When we operate from a place of intuition, it’s hard to articulate our thoughts in a coherent manner. When economics Nobel laureate Daniel Kahneman interviewed firemen about how they were able to react so quickly in complex life-threatening situations, they couldn’t explain themselves either. This is because our brains are able to process a multitude of information and arrive at an answer almost instantly. Kahneman calls this the fast approach. The intuitive approach.

While our intuition has a ton of merit, it’s hard to influence others with the reasoning “because I just know” and we can be perceived as arbitrary, arrogant, uncooperative, and even biased. In situations like these, and in fact for all decisions, we need to translate intuition into concrete objective thought. By doing so, we can help ourselves and others articulate our reasoning in a logical manner that unlocks the team’s ability to have more objective discussions and therefore make better decisions.

In this world of objectivity, logic, and reason, intuition is vastly underappreciated. But by taking advantage of our intuitive thoughts and translating them into logical reasoning, we can expedite our decision making process and lead our team to a more productive state.

What is intuition?

Let’s get one thing clear: intuition is not arbitrary nor is it irrational. Intuition is an immediate reaction to a given stimulus based on all the past experiences we’ve collected over time. It’s an insight that arises spontaneously without conscious reasoning. Gerd Gigerenzer, a psychologist and Director of the Center for Adaptive Behavior and Cognition, views intuition as a form of unconscious intelligence. One where our brain does the deliberation without us being aware of the process.

Kahneman gives an example of a captain of a fire fighting company in his book Thinking Fast and Slow who suddenly yells “Let’s get out of here!,” just before the house explodes. He wasn’t conscious of how he detected the danger but it turns out that the warmth underneath his feet made him sense the danger that lay just underneath them. His intuition saved the lives of his entire team.

Researchers in the field found that highly experienced individuals tend to compare patterns when making decisions. They are able to recognize regularities, repetitions and similarities between the information available to them and their past experiences. They then imagine how a given situation might play out. This combination enables them to make relevant decisions quickly and competently. — Scientific American

Therefore, intuition is speedy reasoning.

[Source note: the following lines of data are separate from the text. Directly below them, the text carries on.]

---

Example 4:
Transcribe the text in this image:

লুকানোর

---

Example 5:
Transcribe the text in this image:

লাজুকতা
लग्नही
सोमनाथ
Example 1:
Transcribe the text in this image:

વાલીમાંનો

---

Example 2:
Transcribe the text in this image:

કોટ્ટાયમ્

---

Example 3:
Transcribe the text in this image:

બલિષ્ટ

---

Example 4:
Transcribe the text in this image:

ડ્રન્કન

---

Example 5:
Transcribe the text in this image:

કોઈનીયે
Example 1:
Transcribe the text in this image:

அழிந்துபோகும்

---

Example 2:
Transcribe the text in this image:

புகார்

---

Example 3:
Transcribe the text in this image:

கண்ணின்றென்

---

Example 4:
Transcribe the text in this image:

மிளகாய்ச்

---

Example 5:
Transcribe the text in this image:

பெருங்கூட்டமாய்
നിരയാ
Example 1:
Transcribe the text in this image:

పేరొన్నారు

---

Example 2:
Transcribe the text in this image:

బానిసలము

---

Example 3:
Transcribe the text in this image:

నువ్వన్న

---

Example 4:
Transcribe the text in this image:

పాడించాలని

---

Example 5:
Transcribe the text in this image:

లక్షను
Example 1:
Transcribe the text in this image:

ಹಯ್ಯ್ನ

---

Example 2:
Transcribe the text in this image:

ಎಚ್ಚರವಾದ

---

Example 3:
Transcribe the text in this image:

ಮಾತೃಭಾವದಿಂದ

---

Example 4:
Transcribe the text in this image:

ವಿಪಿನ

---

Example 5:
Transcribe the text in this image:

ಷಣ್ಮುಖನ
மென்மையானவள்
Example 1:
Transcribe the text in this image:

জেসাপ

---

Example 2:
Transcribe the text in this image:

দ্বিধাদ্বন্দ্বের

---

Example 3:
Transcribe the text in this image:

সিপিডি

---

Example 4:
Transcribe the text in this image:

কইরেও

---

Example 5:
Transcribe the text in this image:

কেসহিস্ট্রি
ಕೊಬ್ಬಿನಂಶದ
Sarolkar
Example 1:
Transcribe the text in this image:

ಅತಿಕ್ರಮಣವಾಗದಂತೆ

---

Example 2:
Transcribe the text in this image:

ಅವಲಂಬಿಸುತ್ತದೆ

How do we use our intuition to turn opinions into objective thought?

There are two ways to approach decision-making:

  1. Top-down: define the decision criteria first, then brainstorm options and weigh them against the criteria.
  2. Bottoms-up: start with the intuitive answer (yours or others’) and work backwards to figure out the criteria you haven’t yet been able to articulate.

While approach 1 seems like the most logical and unbiased one, it isn’t the most efficient approach. Because you are already netting out at an answer with approach 2, it’s easier and faster to work backwards and discover your reasoning instead of starting from scratch. A top-down approach is slow because conjuring something from scratch takes more time and thought instead of working with what’s already present.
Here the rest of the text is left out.